Your answer must consist solely of the lines from the one containing "Higüey celebra con" through the last line of the records below, reproduced exactly, with all pictures omitted.

☆ ☆ ☆ ☆ ☆

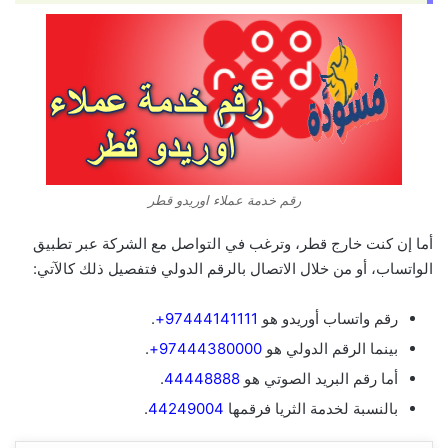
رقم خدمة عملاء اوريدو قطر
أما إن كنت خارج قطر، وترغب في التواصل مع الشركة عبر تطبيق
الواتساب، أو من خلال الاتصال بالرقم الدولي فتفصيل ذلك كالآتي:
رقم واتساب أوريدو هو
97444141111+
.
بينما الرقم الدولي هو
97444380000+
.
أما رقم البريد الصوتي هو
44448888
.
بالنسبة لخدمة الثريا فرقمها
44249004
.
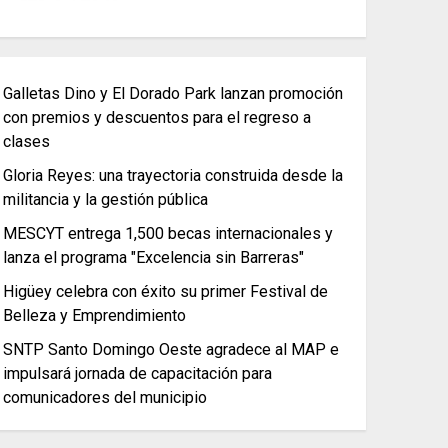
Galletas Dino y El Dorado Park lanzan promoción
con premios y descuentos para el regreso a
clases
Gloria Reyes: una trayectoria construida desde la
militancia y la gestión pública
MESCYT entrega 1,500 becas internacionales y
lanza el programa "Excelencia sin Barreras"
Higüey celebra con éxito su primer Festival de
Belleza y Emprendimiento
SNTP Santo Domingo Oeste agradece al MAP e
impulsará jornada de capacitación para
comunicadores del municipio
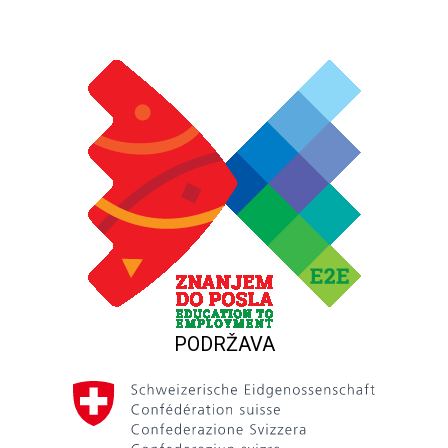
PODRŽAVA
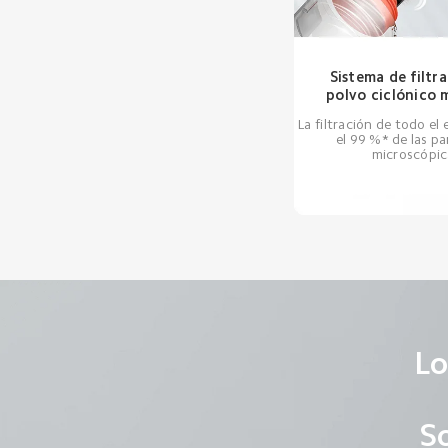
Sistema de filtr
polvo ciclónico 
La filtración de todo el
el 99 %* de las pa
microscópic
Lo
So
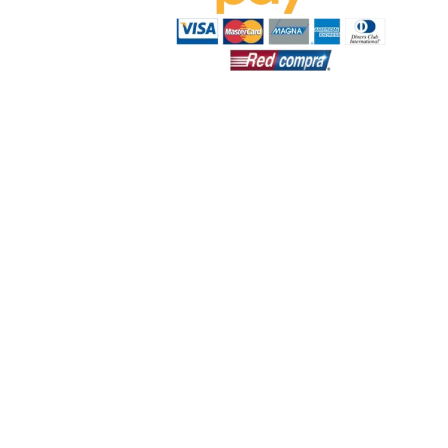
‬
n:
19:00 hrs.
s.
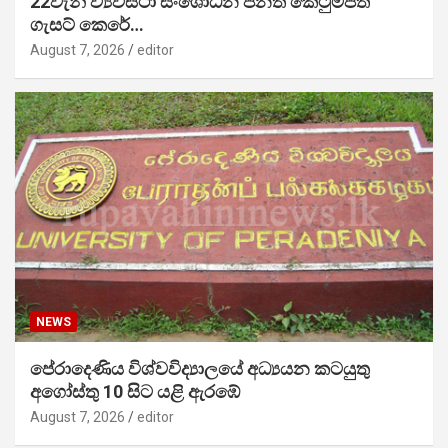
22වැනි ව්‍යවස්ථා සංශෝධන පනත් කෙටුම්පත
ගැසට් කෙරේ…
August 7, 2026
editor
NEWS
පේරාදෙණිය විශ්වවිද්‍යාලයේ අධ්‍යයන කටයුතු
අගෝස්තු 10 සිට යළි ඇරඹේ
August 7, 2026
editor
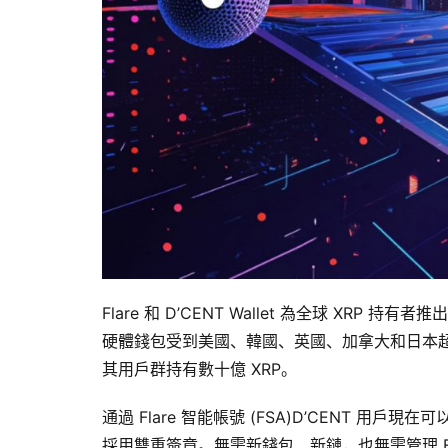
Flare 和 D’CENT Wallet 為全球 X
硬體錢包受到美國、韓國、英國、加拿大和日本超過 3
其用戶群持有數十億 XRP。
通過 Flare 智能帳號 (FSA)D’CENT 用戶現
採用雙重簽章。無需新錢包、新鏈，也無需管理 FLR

☆ ☆ ☆ ☆ ☆

§ Written reply
Higüey celebra con éxito su primer Festival de
Belleza y Emprendimiento
SNTP Santo Domingo Oeste agradece al MAP e
impulsará jornada de capacitación para
comunicadores del municipio
PODRŽAVA
Sistema de filtr
polvo ciclónico 
La filtración de todo el
el 99 %* de las pa
microscópic
Lo
So
‬
n:
19:00 hrs.
s.
22වැනි ව්‍යවස්ථා සංශෝධන පනත් කෙටුම්පත
ගැසට් කෙරේ…
August 7, 2026
editor
NEWS
පේරාදෙණිය විශ්වවිද්‍යාලයේ අධ්‍යයන කටයුතු
අගෝස්තු 10 සිට යළි ඇරඹේ
August 7, 2026
editor
Flare 和 D’CENT Wallet 為全球 X
硬體錢包受到美國、韓國、英國、加拿大和日本超過 3
其用戶群持有數十億 XRP。
通過 Flare 智能帳號 (FSA)D’CENT 用戶現
採用雙重簽章。無需新錢包、新鏈，也無需管理 FLR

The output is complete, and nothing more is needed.